Underactive bladder is frequently encountered in elderly patients with chronic medical or neurological diseases. Underactive bladder causes lower urinary tract symptoms (LUTS) of hesitancy, slow stream, dysuria, and incomplete voiding. Patients with underactive bladder might have low detrusor contractility or a non-contractile detrusor; both are known as forms of detrusor underactivity (DU) in urodynamic terminology. In patients with DU, chronic urinary retention or large post-void residual (PVR) volume is frequently noted, which is usually difficult to manage.

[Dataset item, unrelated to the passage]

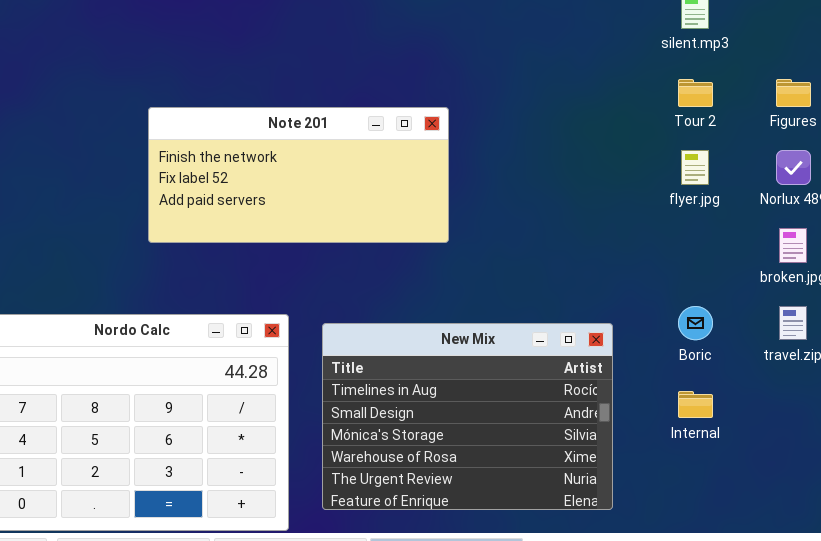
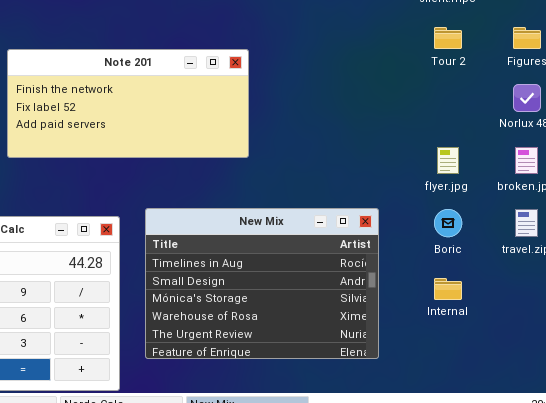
flyer.jpg: [681,150,709,185] -> [437,147,459,174], moved
New Mix: [322,323,613,510] -> [145,208,379,359], moved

The pathophysiology of underactive bladder may involve neurogenic, myogenic, and bladder outlet pathologies [1]. Recent studies also reveal that urothelial dysfunction of the urinary bladder may be associated with impaired bladder sensation as well as impaired detrusor contractility [2].

Men with persistent LUTS who had failed the initial medical treatment were consecutively enrolled to undergo VUDS to obtain a better differential diagnosis of their vesicourethral dysfunction. The patients with overt clinical diagnosis of BOO due to a large prostate and large PVR, acute urinary retention, overt neuropathy such as stroke, Parkinson’s disease, spinal cord injury, presence of bladder stones, and acute urinary tract infection were excluded.

In this retrospective study, 1329 men who had undergone VUDS were included. After VUDS, the final diagnosis was DU in 165 men, PRES in 525, BOO in 501, and normal VUDS tracing in 138 men. The BOO group included patients with benign prostatic obstruction (n = 205/501, 40.9%), BND (n = 283/501, 56.5%), and urethral stricture (n = 13/501, 2.6%).

This study demonstrates that low-pressure–low-flow underactive bladder involves urodynamic DU and PRES. Both lower urinary tract dysfunctions result in low Qmax, increased PVR and LUTS including slow stream and dysuria. However, the urodynamic characteristics of DU and PRES differ for bladder sensation, voiding pressure, and VE. Urodynamic DU is associated with reduced bladder sensation and a larger cystometric bladder capacity than PRES or BOO. These urodynamic characteristics may help urologists in the diagnosis of underactive bladder and with decisions on its treatment.

Idiopathic underactive bladder may be attributed to urodynamic DU and PRES. DU is associated with older age, reduced bladder sensation, and medical comorbidities. DU patients with very low voiding pressure also have low detrusor tonicity and a large PVR in addition to diminished bladder sensation. VUDS provides information to determine the vesicourethral dysfunction in men with underactive bladder. Videourodynamic data also aid in determining treatment options.